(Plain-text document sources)
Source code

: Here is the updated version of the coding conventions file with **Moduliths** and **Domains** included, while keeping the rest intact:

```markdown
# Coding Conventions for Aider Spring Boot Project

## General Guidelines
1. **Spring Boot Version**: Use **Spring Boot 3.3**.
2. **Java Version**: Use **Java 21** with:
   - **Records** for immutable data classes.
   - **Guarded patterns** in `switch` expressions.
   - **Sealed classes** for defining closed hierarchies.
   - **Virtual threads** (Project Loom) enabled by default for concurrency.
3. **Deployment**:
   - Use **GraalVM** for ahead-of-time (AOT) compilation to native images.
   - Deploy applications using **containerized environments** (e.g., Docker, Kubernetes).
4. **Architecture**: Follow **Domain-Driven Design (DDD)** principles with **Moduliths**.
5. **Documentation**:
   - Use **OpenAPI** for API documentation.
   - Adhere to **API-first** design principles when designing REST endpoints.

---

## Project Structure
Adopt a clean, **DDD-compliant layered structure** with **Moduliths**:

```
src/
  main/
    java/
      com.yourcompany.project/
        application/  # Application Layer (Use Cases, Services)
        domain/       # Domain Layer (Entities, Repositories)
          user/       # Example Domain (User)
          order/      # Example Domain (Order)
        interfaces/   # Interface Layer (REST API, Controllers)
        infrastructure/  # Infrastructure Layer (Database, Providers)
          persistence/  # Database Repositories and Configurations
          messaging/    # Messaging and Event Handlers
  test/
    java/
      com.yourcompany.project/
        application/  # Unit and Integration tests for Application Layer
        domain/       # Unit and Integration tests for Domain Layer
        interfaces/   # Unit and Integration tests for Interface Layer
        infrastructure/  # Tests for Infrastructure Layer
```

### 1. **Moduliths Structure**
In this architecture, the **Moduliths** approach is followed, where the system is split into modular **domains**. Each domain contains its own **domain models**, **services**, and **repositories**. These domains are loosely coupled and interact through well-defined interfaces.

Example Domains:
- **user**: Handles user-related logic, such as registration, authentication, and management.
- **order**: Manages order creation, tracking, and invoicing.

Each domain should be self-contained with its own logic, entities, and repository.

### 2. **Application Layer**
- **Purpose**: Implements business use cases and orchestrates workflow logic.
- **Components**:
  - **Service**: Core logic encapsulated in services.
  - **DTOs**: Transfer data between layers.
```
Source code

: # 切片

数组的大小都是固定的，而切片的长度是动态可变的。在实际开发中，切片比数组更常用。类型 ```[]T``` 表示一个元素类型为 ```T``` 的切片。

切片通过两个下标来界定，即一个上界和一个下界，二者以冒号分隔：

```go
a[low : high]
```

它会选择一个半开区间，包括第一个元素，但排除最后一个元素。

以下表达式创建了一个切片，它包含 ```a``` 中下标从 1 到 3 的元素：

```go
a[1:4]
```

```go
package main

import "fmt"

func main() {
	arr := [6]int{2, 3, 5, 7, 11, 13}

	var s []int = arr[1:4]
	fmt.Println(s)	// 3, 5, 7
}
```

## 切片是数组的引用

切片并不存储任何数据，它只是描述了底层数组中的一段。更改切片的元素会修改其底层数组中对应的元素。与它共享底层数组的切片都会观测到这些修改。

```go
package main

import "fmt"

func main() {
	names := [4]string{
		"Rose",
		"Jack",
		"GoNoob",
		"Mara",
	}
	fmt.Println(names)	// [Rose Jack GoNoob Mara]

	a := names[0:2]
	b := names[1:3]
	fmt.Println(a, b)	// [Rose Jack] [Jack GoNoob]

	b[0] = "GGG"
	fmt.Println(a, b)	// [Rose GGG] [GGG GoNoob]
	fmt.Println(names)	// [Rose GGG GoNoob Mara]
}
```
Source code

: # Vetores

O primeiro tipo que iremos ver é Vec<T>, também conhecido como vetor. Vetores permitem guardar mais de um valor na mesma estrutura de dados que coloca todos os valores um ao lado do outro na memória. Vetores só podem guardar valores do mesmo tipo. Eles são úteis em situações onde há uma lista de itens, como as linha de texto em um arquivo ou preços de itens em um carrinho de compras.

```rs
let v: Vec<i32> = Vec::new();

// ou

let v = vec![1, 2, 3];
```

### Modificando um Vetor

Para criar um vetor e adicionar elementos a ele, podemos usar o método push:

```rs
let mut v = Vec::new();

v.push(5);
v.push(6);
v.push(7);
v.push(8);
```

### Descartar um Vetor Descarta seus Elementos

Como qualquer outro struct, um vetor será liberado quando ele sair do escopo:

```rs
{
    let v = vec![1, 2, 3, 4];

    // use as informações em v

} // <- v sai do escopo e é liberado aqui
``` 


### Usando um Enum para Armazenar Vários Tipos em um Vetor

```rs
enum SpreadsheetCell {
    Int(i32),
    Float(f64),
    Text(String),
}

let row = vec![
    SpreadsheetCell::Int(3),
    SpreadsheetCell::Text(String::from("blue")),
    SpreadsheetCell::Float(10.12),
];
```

EXERCISE DESCRIPTION
Among the lines above, please count those that contain the string "Boot" and write the number by itself.

ANSWER SPACE
2